Battles Continue Beyond The Gridiron

By Carla Peay
Updated: December 14, 2008

WASHINGTON, D.C. — A little more than a year ago, Washington Redskins safety Sean Taylor was murdered in his home — shot by intruders in what appeared to be a bungled robbery attempt.

The team honored Taylor by placing his name in the team’s Ring of Fame back on November 30th. But while remembering the tragedy of a life cut short by gun violence touched all who honor Taylor’s memory, the stories of violence continue.

On September 2nd, Jacksonville Jaguars offensive tackle Richard Collier and teammate Kenny Pettway were waiting outside a club for two women, when Collier was shot 14 times. Collier’s injuries left him paralyzed from the waist down, and required an above the knee amputation of his left leg.

“I remember the bullets being fired. My first thoughts were just to survive. Next thing I remember was being in the ambulance and counting the bullet wounds. It was like a movie; it was so surreal,” Collier said in an interview with ESPN.

Collier was apparently targeted by a man he had had an altercation with several months earlier, who is now in custody on charges of attempted murder.

Then there is the tale of New York Giants wide receiver Plaxico Burress, who accidentally shot himself in the leg when the loaded gun he was carrying went off, while he and Giants linebacker Antonio Pierce were in a New York club on November 28.

Fortunately for Burress, his wounds were not life-threatening and he turned himself in to police custody. He now faces charges of criminal possession of an unlicensed handgun and is scheduled to appear in court on March 31, 2009 to enter a plea.

The Giants have suspended him for the remainder of the season.

Despite his superior talent on the football field, Burress is a repeat offender, the recipient of multiple fines and suspensions, including two domestic disturbance calls which resulted in temporary restraining orders, which were later dismissed. At age 31, Burress’ career may be over.

But the most disturbing tale of all is the sad ending to the story of O.J. Simpson. Once a brilliant running back, and one of the first players to transcend sports in terms of off the field marketability, the Simpson chapter reached its final conclusion when he was sentenced on December 4 for armed robbery.

Judge Jackie Glass sentenced Simpson to a prison term that could last as many as 33 years, although he is eligible for parole in nine years. Here’s guessing he won’t get it.

A tearful Simpson explained that he was simply trying to retrieve personal property that had been stolen from him when he and two associates entered a Las Vegas hotel room in September 2007 and robbed two dealers at gunpoint.

“I’m not here to try and cause any retribution or any payback for anything else,” Glass said, clearly referring to Simpson’s acquittal on double murder charges 13 years ago.
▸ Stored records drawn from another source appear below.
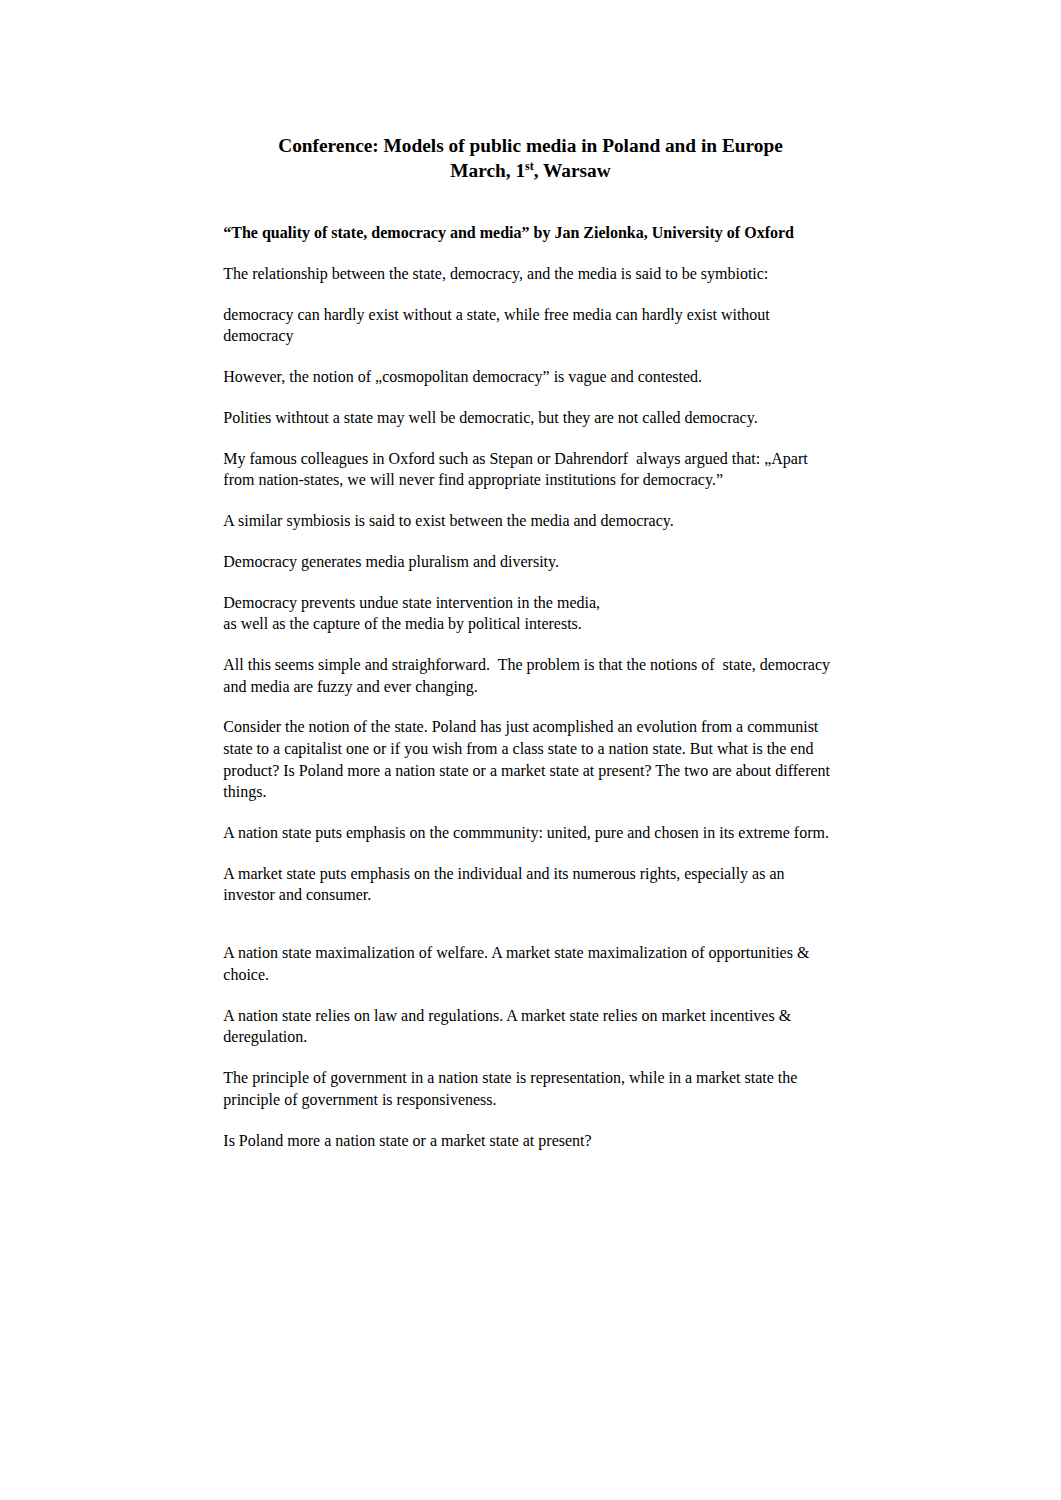Conference: Models of public media in Poland and in EuropeMarch, 1st, Warsaw
“The quality of state, democracy and media” by Jan Zielonka, University of Oxford
The relationship between the state, democracy, and the media is said to be symbiotic:
democracy can hardly exist without a state, while free media can hardly exist without democracy
However, the notion of „cosmopolitan democracy” is vague and contested.
Polities withtout a state may well be democratic, but they are not called democracy.
My famous colleagues in Oxford such as Stepan or Dahrendorf always argued that: „Apart from nation-states, we will never find appropriate institutions for democracy.”
A similar symbiosis is said to exist between the media and democracy.
Democracy generates media pluralism and diversity.
Democracy prevents undue state intervention in the media,
as well as the capture of the media by political interests.
All this seems simple and straighforward. The problem is that the notions of state, democracy and media are fuzzy and ever changing.
Consider the notion of the state. Poland has just acomplished an evolution from a communist state to a capitalist one or if you wish from a class state to a nation state. But what is the end product? Is Poland more a nation state or a market state at present? The two are about different things.
A nation state puts emphasis on the commmunity: united, pure and chosen in its extreme form.
A market state puts emphasis on the individual and its numerous rights, especially as an investor and consumer.
A nation state maximalization of welfare. A market state maximalization of opportunities & choice.
A nation state relies on law and regulations. A market state relies on market incentives & deregulation.
The principle of government in a nation state is representation, while in a market state the principle of government is responsiveness.
Is Poland more a nation state or a market state at present?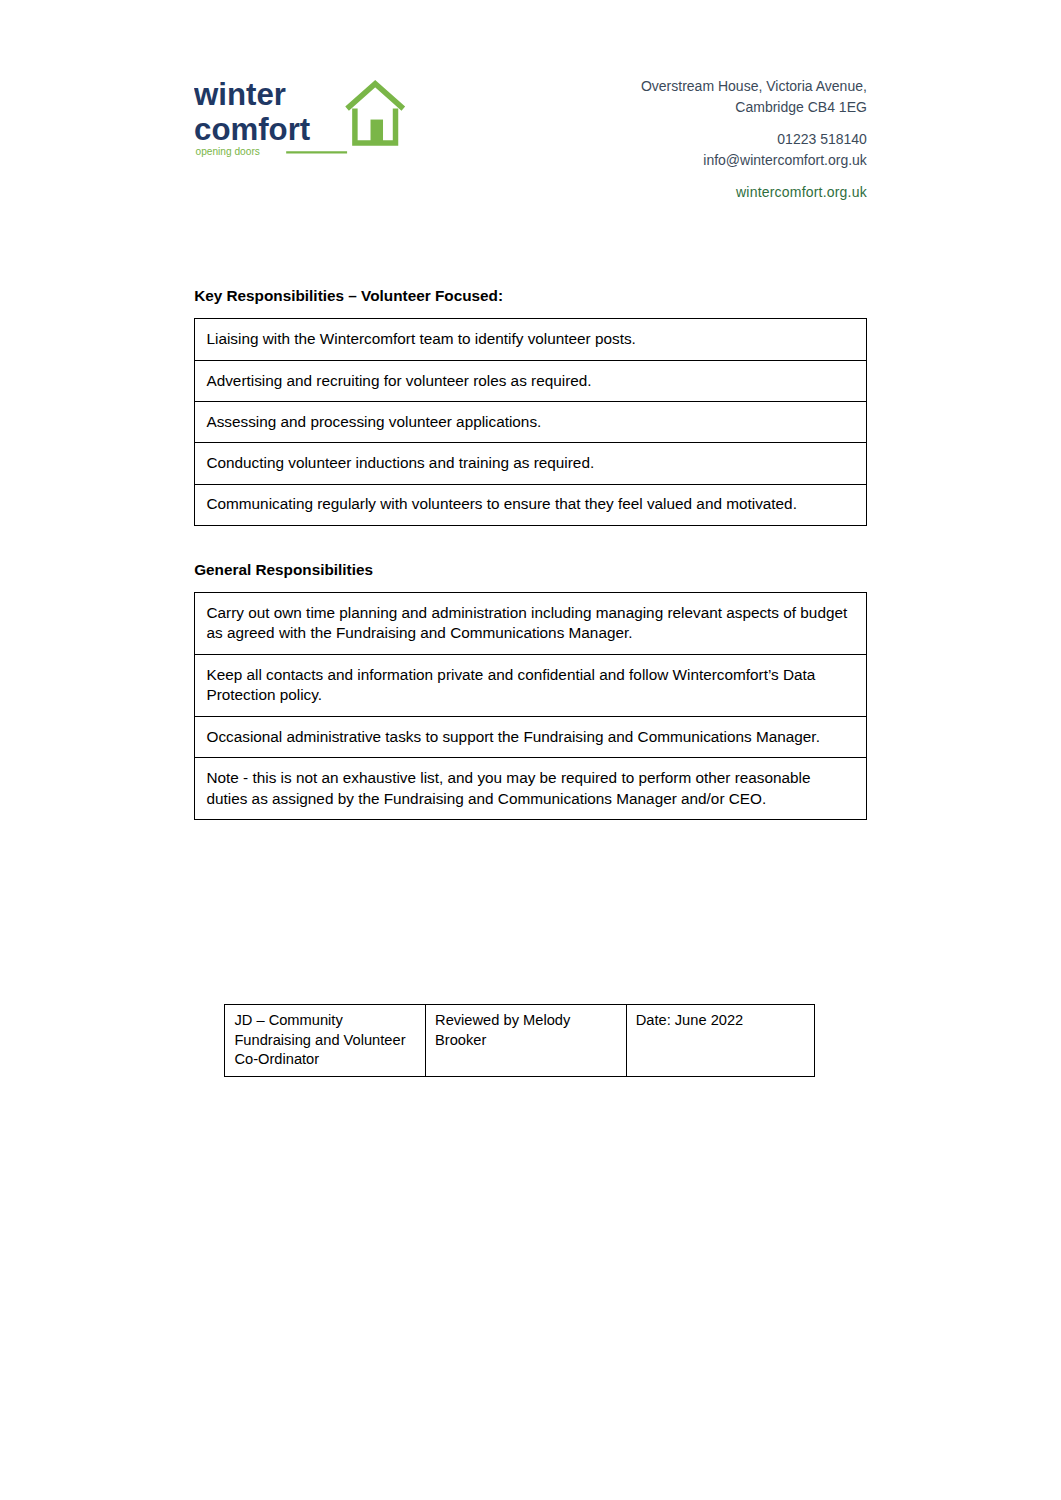Wintercomfort logo winter comfort opening doors
Overstream House, Victoria Avenue,
Cambridge CB4 1EG
01223 518140
info@wintercomfort.org.uk
wintercomfort.org.uk
Key Responsibilities – Volunteer Focused:
| Liaising with the Wintercomfort team to identify volunteer posts. |
| Advertising and recruiting for volunteer roles as required. |
| Assessing and processing volunteer applications. |
| Conducting volunteer inductions and training as required. |
| Communicating regularly with volunteers to ensure that they feel valued and motivated. |
General Responsibilities
| Carry out own time planning and administration including managing relevant aspects of budget as agreed with the Fundraising and Communications Manager. |
| Keep all contacts and information private and confidential and follow Wintercomfort’s Data Protection policy. |
| Occasional administrative tasks to support the Fundraising and Communications Manager. |
| Note - this is not an exhaustive list, and you may be required to perform other reasonable duties as assigned by the Fundraising and Communications Manager and/or CEO. |
| JD – Community Fundraising and Volunteer Co-Ordinator | Reviewed by Melody Brooker | Date: June 2022 |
But the two cases are as inexplicably linked as are football players and violence. Sometimes, players are clearly targeted by people who know that many players carry huge amounts of cash and wear expensive jewelry, and see an opportunity to rob the equivalent of a walking ATM.

But just as often, players set themselves up as targets, with behavior that, while legal, certainly isn’t smart or prudent. Witness the behavior of Dallas Cowboys cornerback Adam “Pacman” Jones, who was suspended all of last season for repeated off the field offenses.

Pacman, who never passed a strip club he couldn’t stay out of, was involved in a shooting at a Las Vegas strip club that resulted in a man being paralyzed.

Those of us who are sickened and saddened by this violence hope that one of these incidents becomes a cautionary tale, one that helps bring about a reduction, or even an elimination of these kinds of tragedies.

But it’s not a cautionary tale — just an ongoing one.